* [Text for analysis]:

So… Where did we prove that intelligence is linked primarily to genes? Oh wait, we didn’t, because the list of non-genetic factors involved is about a mile long, most of them demonstrated to have a very large effect.
And you don’t see any problem with more than half of human variance self-identifying as “black”?
Well, I’d say it’s ridiculous to apply a genetic underpinning if you can’t do one of the following:
a) Account for important confounding variables to the point where you can say “genetics is the only or most reasonable factor involved in this”
or
b) Show me the money.
But in your case, the problem with assigning genetic underpinning without biological definition goes a whole step further, because you are taking sociological groups and treating them as though they were biological. You’re clumping a gigantic degree of genetic diversity into one group defined primarily by the “one drop rule” and individual classification within the utterly unscientific victorian races. That’s phenomenally stupid. Now, maybe it wouldn’t be quite so phenomenally stupid if you could provide actual evidence that the sociological self-identification of these people matched up to any biological identifiers to a reasonable degree. But you’d need to actually do that, and so far, you’re a little light on the evidence. From what I can tell, data is muddled. And even then, we’d be considerably better off drawing the lines along those markers rather than using sociological terms that lead to misinterpretations. Really, at this point, all you’ve got is weak hypothesis after weak hypothesis, each propping each other up in a pathetically unscientific manner.
Oh, and because you’re wondering, the “one drop rule” (which you could have googled pretty easily) is the reason many consider George Zimmerman hispanic and Tiger Woods black. From the wiki:
…Essentially, it doesn’t matter how non-black you are, if you’re black, you’re black. It doesn’t matter what genes, doesn’t matter what parents, doesn’t matter if your skin is a creamy milk chocolate or you’re this guy, you’re black. And this does still have a huge effect on both outwards and inwards classification of race.
Which is funny, as my primary source is a science writer in two extremely well-sourced videos, drawing primarily from the scientific literature. You probably haven’t watched them, despite the extensive degree to which I’ve linked them here.

* [Available data]:
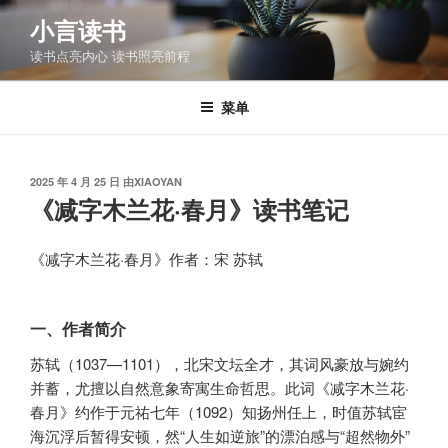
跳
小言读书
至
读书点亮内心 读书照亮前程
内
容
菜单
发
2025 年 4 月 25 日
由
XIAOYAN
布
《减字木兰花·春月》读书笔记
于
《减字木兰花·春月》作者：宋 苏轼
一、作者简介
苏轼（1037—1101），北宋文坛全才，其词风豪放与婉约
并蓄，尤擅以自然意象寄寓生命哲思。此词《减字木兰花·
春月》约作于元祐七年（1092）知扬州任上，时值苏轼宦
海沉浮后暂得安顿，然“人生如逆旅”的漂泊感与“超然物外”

---

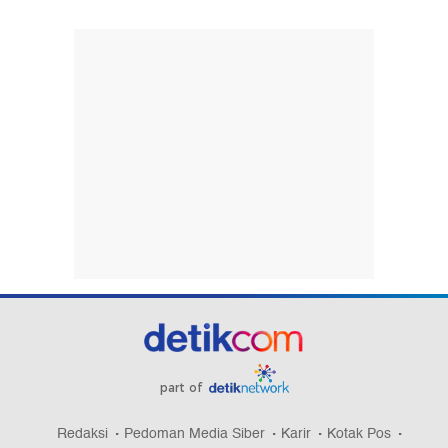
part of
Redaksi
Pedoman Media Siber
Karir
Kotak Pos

* [Activity A]: List every distinct phrase that appears inside quotation marks in the comment on genes and race.
* [Activity B]: Reproduce the stretch of the comment on genes and race from "So… Where did" through "me the money.", word for word.
The lines play no role in any of the tasks.

* [Output A]:
“black”
“genetics is the only or most reasonable factor involved in this”
“one drop rule”

* [Output B]:
So… Where did we prove that intelligence is linked primarily to genes? Oh wait, we didn’t, because the list of non-genetic factors involved is about a mile long, most of them demonstrated to have a very large effect.
And you don’t see any problem with more than half of human variance self-identifying as “black”?
Well, I’d say it’s ridiculous to apply a genetic underpinning if you can’t do one of the following:
a) Account for important confounding variables to the point where you can say “genetics is the only or most reasonable factor involved in this”
or
b) Show me the money.